Work instructions: Transcribe the listing word for word, beginning at its first line and ending at the line containing "Horizontal angle of view: 55.5°."; omit the pictures.

Records supplied:
-.-.-

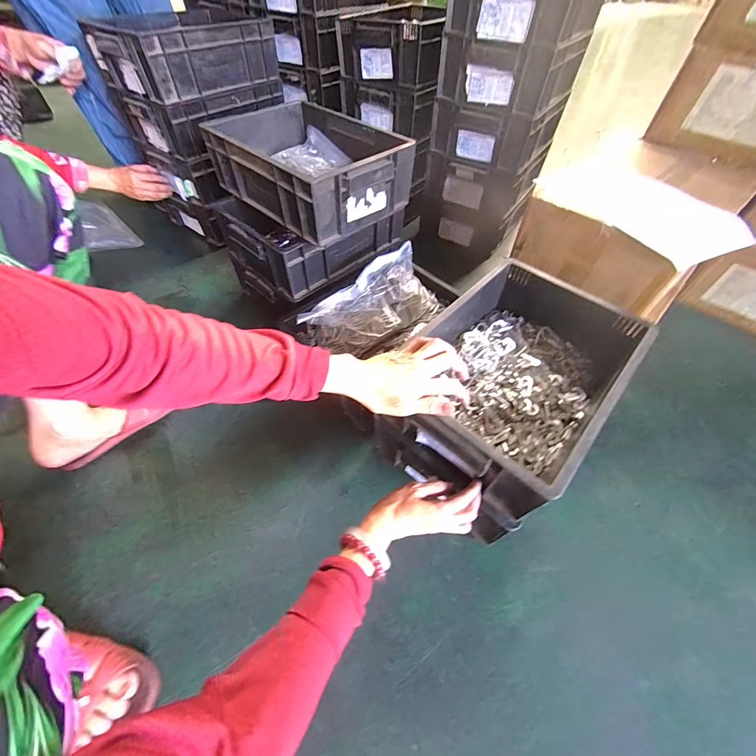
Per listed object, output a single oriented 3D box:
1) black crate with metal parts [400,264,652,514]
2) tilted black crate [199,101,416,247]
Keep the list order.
[{"bbox_3d":[0.198,-0.005,0.500,0.243,0.123,0.347,36,58,25],"label":"black crate with metal parts"},{"bbox_3d":[-0.138,-0.422,0.674,0.360,0.115,0.255,38,59,25],"label":"tilted black crate"}]

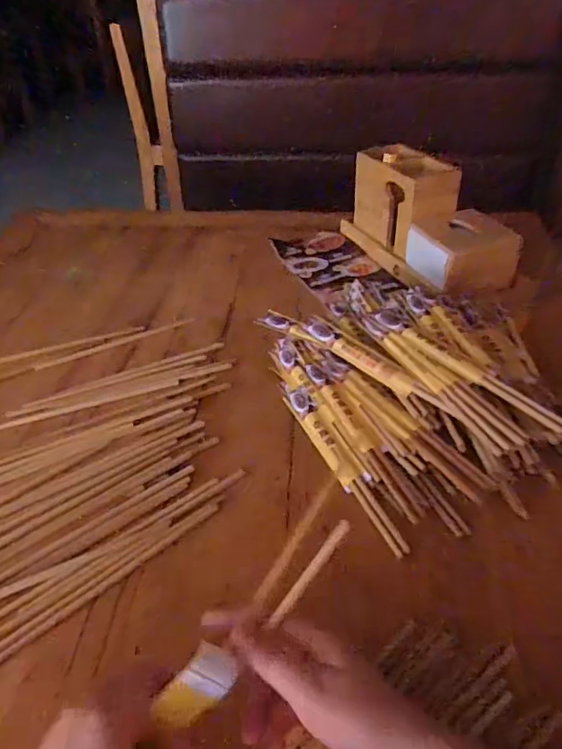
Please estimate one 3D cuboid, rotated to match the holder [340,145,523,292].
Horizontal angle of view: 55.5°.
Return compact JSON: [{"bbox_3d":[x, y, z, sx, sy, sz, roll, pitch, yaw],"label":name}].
[{"bbox_3d":[0.241,-0.264,0.899,0.137,0.161,0.326,-17,41,-17],"label":"holder"}]

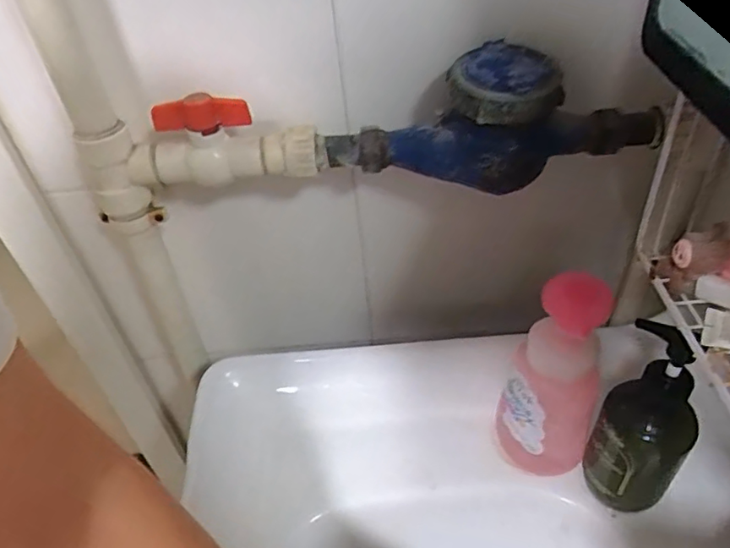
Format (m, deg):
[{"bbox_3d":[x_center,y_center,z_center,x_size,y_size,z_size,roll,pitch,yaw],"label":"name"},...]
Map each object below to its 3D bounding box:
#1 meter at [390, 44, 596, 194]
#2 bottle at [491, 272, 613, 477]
[{"bbox_3d":[0.096,-0.122,0.443,0.145,0.094,0.069,12,45,19],"label":"meter"},{"bbox_3d":[0.138,0.085,0.432,0.067,0.188,0.054,8,44,15],"label":"bottle"}]

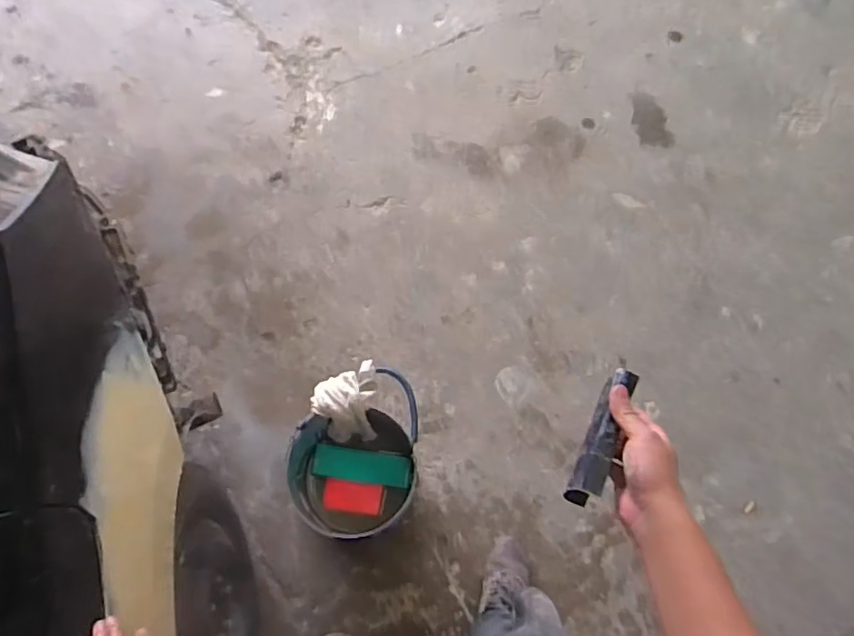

-.-.-

Result of this exercise:
Per listed object, output a single oriented 3D box:
1) black crate with metal parts [400,264,652,514]
2) tilted black crate [199,101,416,247]
Keep the list order.
[{"bbox_3d":[0.198,-0.005,0.500,0.243,0.123,0.347,36,58,25],"label":"black crate with metal parts"},{"bbox_3d":[-0.138,-0.422,0.674,0.360,0.115,0.255,38,59,25],"label":"tilted black crate"}]

Please estimate one 3D cuboid, rotated to match the holder [340,145,523,292].
Horizontal angle of view: 55.5°.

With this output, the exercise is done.